I can only give you my reasons to look into that:
- Better overview and control of what is going on in my system.
- Less potential conflicts in the package dependencies, sometimes I’ve seen on the distro upgrade
- Less (theoretical) security exposure. Less software installed and running reduces attack vectors
- Less load on my machine. Believe it or not, I feel like removing some of the software listed below brings me a second on the machine start ;)
Packages that I usually remove
- subversion and mercurial - those often get installed as a weak dependency to some dev tools (eg. Golang package). I tend to not install weak dependencies or remove subversion and mercurial as I have not used them for 10 years or so.
- glusterfs - powerful filesystem that you can use to organize complex distributed storage scenarios. Also, seems to replace NTFs shares scenarios (? lack of experience here). However I’ve seldom needed it on my work-desktop/laptop so far, so I regularly get rid of it. But Glusterfs is a hard dependency of the gnome-boxes and with that also on the virtualization libs (see below). If you need *gnome-boxes’ you might not be able to remove them.

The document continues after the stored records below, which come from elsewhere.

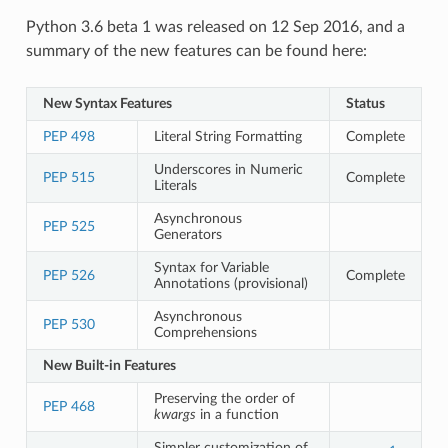
Python 3.6 beta 1 was released on 12 Sep 2016, and a
summary of the new features can be found here:
New Syntax Features
Status
PEP 498
Literal String Formatting
Complete
Underscores in Numeric
PEP 515
Complete
Literals
Asynchronous
PEP 525
Generators
Syntax for Variable
PEP 526
Complete
Annotations (provisional)
Asynchronous
PEP 530
Comprehensions
New Built-in Features
Preserving the order of
PEP 468
kwargs
in a function
Simpler customization of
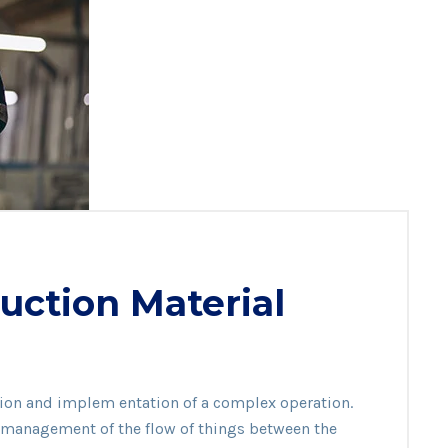
uction Material
ation and implem entation of a complex operation.
ion
he management of the flow of things between the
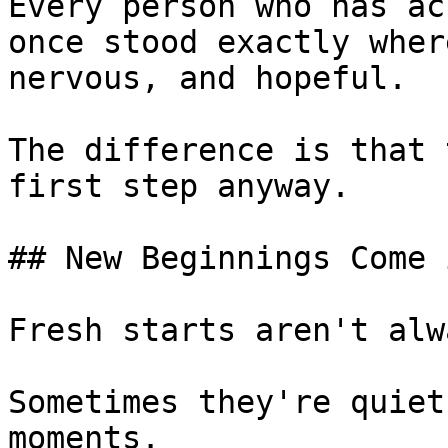
Every person who has ac
once stood exactly wher
nervous, and hopeful.

The difference is that 
first step anyway.

## New Beginnings Come 
Fresh starts aren't alw
Sometimes they're quiet
moments.
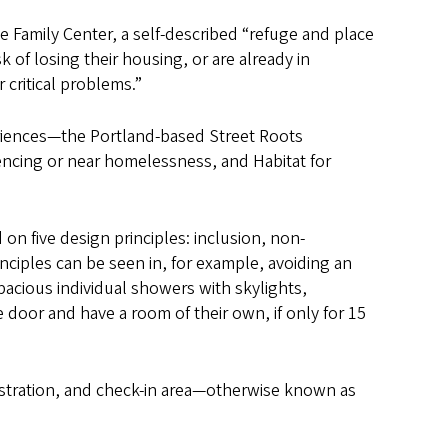
e Family Center, a self-described “refuge and place
k of losing their housing, or are already in
 critical problems.”
riences—the Portland-based Street Roots
ncing or near homelessness, and Habitat for
 on five design principles: inclusion, non-
ciples can be seen in, for example, avoiding an
pacious individual showers with skylights,
e door and have a room of their own, if only for 15
nistration, and check-in area—otherwise known as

- gnome-boxes, libvirt, qemu - Can be removed if you’re not using virtual machines for dev work or so. I’ve used qemu before the Docker era, but not using it regularly now.
- sssd, sssd-client - makes no sense in a private setup where you only have local users on the machine.
- open-vm-tools - VM Ware virtualization tools.
- libreoffice - Personally I’ve never got warm with Libre Office. If you fill the same, depending on your Fedora version one of the following commands should do the job:
sudo dnf group remove libreoffice
orsudo dnf remove libreoffice-core
. Keep in mind this will also remove the preinstalled OpenJDK. - java-17-openjdk-headless - (version might differ) I’ve used to work a lot with java but I don’t like Fedora outdated versions. Whenever possible I switch to SDKman which allows me to have full control over java distros independently of Fedora maintainer’s velocity and preferences.
- ModemManager - you can get rid of another background process if your hardware doesn’t have any modems. Beware! Mobile network-enabled laptops have one! Also, it seems to manage bluetooth connections as well. So I don’t recommend to remove it on modern laptops.
- mcelog - I’m not very sure about mcelog. But as far I understand it, you don’t have much of the HW monitoring on consumer hardware and you probably can’t recover form failures anyway, so why run another background process?
- NetworkManager-wifi - If there is no WiFi device. Also, wpa_supplicant can be removed. 1- running service
Feel free to add packages from your list.